* Stated goal 1
Retype the stretch of the novel-writing dialogue from "You: Unicorn farts" through "kick me again.", with no changes.
* Stated goal 2
In the novel-writing dialogue, identify every stage action set between asterisks and list each one in the order it occurs.

You: *panicked gulps of breath*
Me: You seem a little wibbly.
You: Oh, I’m wibbly. Super-wibbly. Wibbly to the max.
Me: *looks at calendar* Oh.
You: It’s National Novel Writing month.
Me: I see that. So: you’re writing a novel.
You: *vomits in a shoe*
Me: Definitely writing a novel. Also, that was my shoe.
Me: I didn’t like that shoe, anyway. A very hateful shoe. So, what’s the prob?
You: I just — I can’t — baaaaaah. *flails and points at the blank screen*
Me: The empty page.
Me: Tabula rasa. The blank page is some terrifying business.
You: It’s scaring the shitkittens right out of me.
Me: Understandably. The white page is all cliff, no bottom. It’s an endless pit. A snowy expanse without a single track to follow — and you’re thinking, if I go stomping my boots into this stuff I’m going to ruin it. It’s pristine, now. Untouched. Infinite possibility. The novel you’ve not written will always be more interesting and more vibrant than the one you do. That novel, the imaginary one, the eternal multiplicative one, is like a flawless fucking diamond.
You: It is. So I shouldn’t write it.
Me: *kicks your shin*
You: Jesus, ow.
Me: I guess it wasn’t the shoes that were hateful. It’s my feet. My violent, angry feet. Anyway: shut up about not writing the novel. What are you, an asshole?
You: Maybe. Probably. You said the unwritten novel was perfect.
Me: It is! In your mind. And you can always go and tell people, Oh, I’m writing a novel, and they’ll mmm and ohhh and they might even look impressed and if that’s all you want — the illusion of writing, the acknowledged potential of writing — hey, fuckin’ great, go on and keep pretending to write that novel. But for my mileage, I’d rather have an imperfect story penned in blood and coaldust than the gleaming perfect unicorn fart that lives inside my head.
You: Unicorn farts live inside your head?
Me: I hate you so bad right now.
You: That’s fair. Okay! Fine, I’ll write it, I’ll write it. You’ve convinced me. If only because I’m afraid you’ll kick me again.
Me: An entirely reasonable fear.
You: I have another fear: the fear I’m not good enough.
Me: Well, so what? What the fuck does ‘good enough’ even mean, anyway?
You: Good enough to get published. Or publish myself. Or be read. OR TO EVEN EXIST AT ALL.
Me: This is a first draft. Calm down, Twitchy McGee. May I suggest you care less about your work? You’re not saving babies, okay? And besides, good enough is a made-up metric. It’s not like there exists some kind of checklist. You’re not the one to judge. The audience will judge. And the only way they get to judge is if you’re willing to write this first draft and then edit the unmerciful sin out of it until it’s as good as you can possibly make it. You need to give them that chance, and that means letting go of this absurd horseshit notion of ‘good enough’ and instead grab hold of a far stronger and more applicable one: are you determined enough? Are you disciplined enough? Are you stubborn-as-a-motherfucker enough? That’s the metric. That’s your measure.

* Dataset section
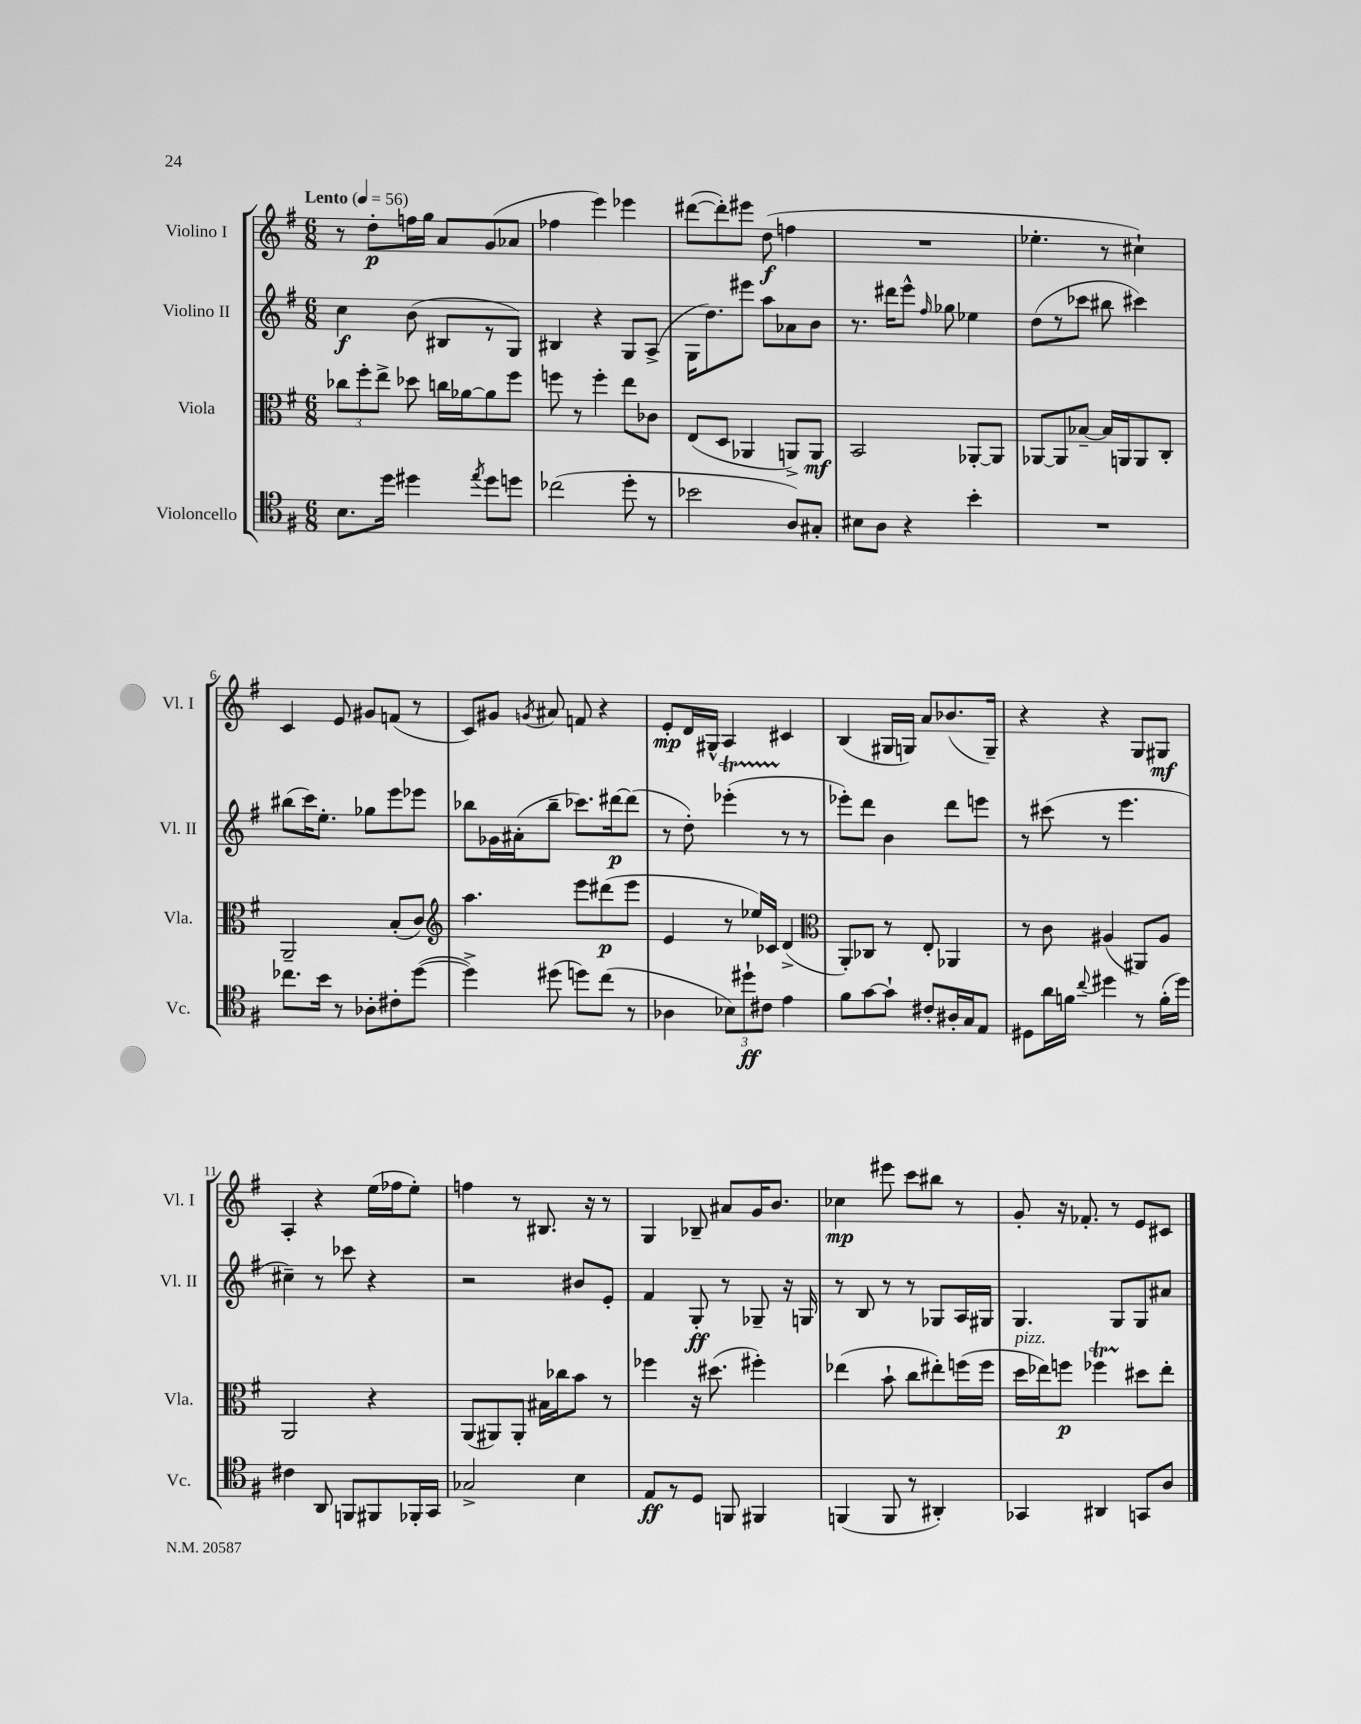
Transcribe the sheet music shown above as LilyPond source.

* Full solution 1
You: Unicorn farts live inside your head?
Me: I hate you so bad right now.
You: That’s fair. Okay! Fine, I’ll write it, I’ll write it. You’ve convinced me. If only because I’m afraid you’ll kick me again.

* Full solution 2
- panicked gulps of breath
- looks at calendar
- vomits in a shoe
- flails and points at the blank screen
- kicks your shin